## Job:
Can you convert the source text of every item below into a JSON list of strings, with one string per line and blank lines left out? Leave the pictures out of the answer.
***** Entries supplied *****
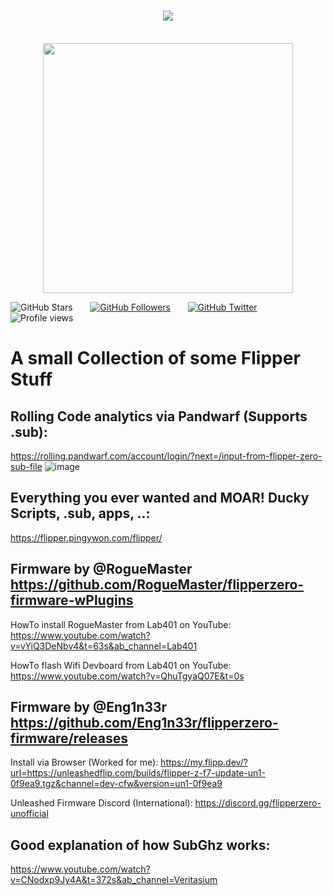 <h1 align="center">
  <a href="https://git.io/typing-svg">
    <img src="https://readme-typing-svg.herokuapp.com/?lines=Welcome,+to+the+🐬...;FlipperHub🐬&center=true&size=30">
  </a>
</h1>

<p align="center"><br/>
  
<img src="https://media.giphy.com/media/14abFyeRqOtane/giphy.gif" width="400"> 

</p>


![GitHub Stars](https://img.shields.io/github/stars/tobiassgit?style=social)
&nbsp;&nbsp;&nbsp;&nbsp;&nbsp;
[![GitHub Followers](https://img.shields.io/github/followers/tobiassgit?style=social)](https://github.com/tobiasstw?tab=followers)
&nbsp;&nbsp;&nbsp;&nbsp;&nbsp;
[![GitHub Twitter](https://img.shields.io/twitter/follow/tobiasstw?style=social)](https://twitter.com/tobiasstw)
&nbsp;&nbsp;&nbsp;&nbsp;&nbsp;
![Profile views](https://gpvc.arturio.dev/tobiassgit?v=3) 
&nbsp;&nbsp;&nbsp;&nbsp;&nbsp;



# A small Collection of some Flipper Stuff

## Rolling Code analytics via Pandwarf (Supports .sub):
https://rolling.pandwarf.com/account/login/?next=/input-from-flipper-zero-sub-file
![image](https://user-images.githubusercontent.com/75721917/194116443-1e706628-a2bd-40d1-914e-eab02887d809.png)




## Everything you ever wanted and MOAR! Ducky Scripts, .sub, apps, ..:
https://flipper.pingywon.com/flipper/



## Firmware by @RogueMaster https://github.com/RogueMaster/flipperzero-firmware-wPlugins

HowTo install RogueMaster from Lab401 on YouTube:
https://www.youtube.com/watch?v=vYiQ3DeNbv4&t=63s&ab_channel=Lab401

HowTo flash Wifi Devboard from Lab401 on YouTube:
https://www.youtube.com/watch?v=QhuTgyaQ07E&t=0s


## Firmware by @Eng1n33r https://github.com/Eng1n33r/flipperzero-firmware/releases
Install via Browser (Worked for me):
https://my.flipp.dev/?url=https://unleashedflip.com/builds/flipper-z-f7-update-un1-0f9ea9.tgz&channel=dev-cfw&version=un1-0f9ea9

Unleashed Firmware Discord (International):
https://discord.gg/flipperzero-unofficial

## Good explanation of how SubGhz works:
https://www.youtube.com/watch?v=CNodxp9Jy4A&t=372s&ab_channel=Veritasium
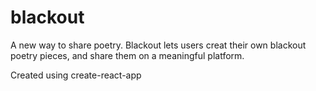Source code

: # blackout
A new way to share poetry. Blackout lets users creat their own blackout poetry pieces, and share them on a meaningful platform. 


Created using create-react-app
*****
## Written solution:
[
  " <h1 align=\"center\">",
  "  <a href=\"https://git.io/typing-svg\">",
  "    <img src=\"https://readme-typing-svg.herokuapp.com/?lines=Welcome,+to+the+🐬...;FlipperHub🐬&center=true&size=30\">",
  "  </a>",
  "</h1>",
  "<p align=\"center\"><br/>",
  "<img src=\"https://media.giphy.com/media/14abFyeRqOtane/giphy.gif\" width=\"400\"> ",
  "</p>",
  "![GitHub Stars](https://img.shields.io/github/stars/tobiassgit?style=social)",
  "&nbsp;&nbsp;&nbsp;&nbsp;&nbsp;",
  "[![GitHub Followers](https://img.shields.io/github/followers/tobiassgit?style=social)](https://github.com/tobiasstw?tab=followers)",
  "&nbsp;&nbsp;&nbsp;&nbsp;&nbsp;",
  "[![GitHub Twitter](https://img.shields.io/twitter/follow/tobiasstw?style=social)](https://twitter.com/tobiasstw)",
  "&nbsp;&nbsp;&nbsp;&nbsp;&nbsp;",
  "![Profile views](https://gpvc.arturio.dev/tobiassgit?v=3) ",
  "&nbsp;&nbsp;&nbsp;&nbsp;&nbsp;",
  "# A small Collection of some Flipper Stuff",
  "## Rolling Code analytics via Pandwarf (Supports .sub):",
  "https://rolling.pandwarf.com/account/login/?next=/input-from-flipper-zero-sub-file",
  "![image](https://user-images.githubusercontent.com/75721917/194116443-1e706628-a2bd-40d1-914e-eab02887d809.png)",
  "## Everything you ever wanted and MOAR! Ducky Scripts, .sub, apps, ..:",
  "https://flipper.pingywon.com/flipper/",
  "## Firmware by @RogueMaster https://github.com/RogueMaster/flipperzero-firmware-wPlugins",
  "HowTo install RogueMaster from Lab401 on YouTube:",
  "https://www.youtube.com/watch?v=vYiQ3DeNbv4&t=63s&ab_channel=Lab401",
  "HowTo flash Wifi Devboard from Lab401 on YouTube:",
  "https://www.youtube.com/watch?v=QhuTgyaQ07E&t=0s",
  "## Firmware by @Eng1n33r https://github.com/Eng1n33r/flipperzero-firmware/releases",
  "Install via Browser (Worked for me):",
  "https://my.flipp.dev/?url=https://unleashedflip.com/builds/flipper-z-f7-update-un1-0f9ea9.tgz&channel=dev-cfw&version=un1-0f9ea9",
  "Unleashed Firmware Discord (International):",
  "https://discord.gg/flipperzero-unofficial",
  "## Good explanation of how SubGhz works:",
  "https://www.youtube.com/watch?v=CNodxp9Jy4A&t=372s&ab_channel=Veritasium",
  "Source code",
  ": # blackout",
  "A new way to share poetry. Blackout lets users creat their own blackout poetry pieces, and share them on a meaningful platform. ",
  "Created using create-react-app"
]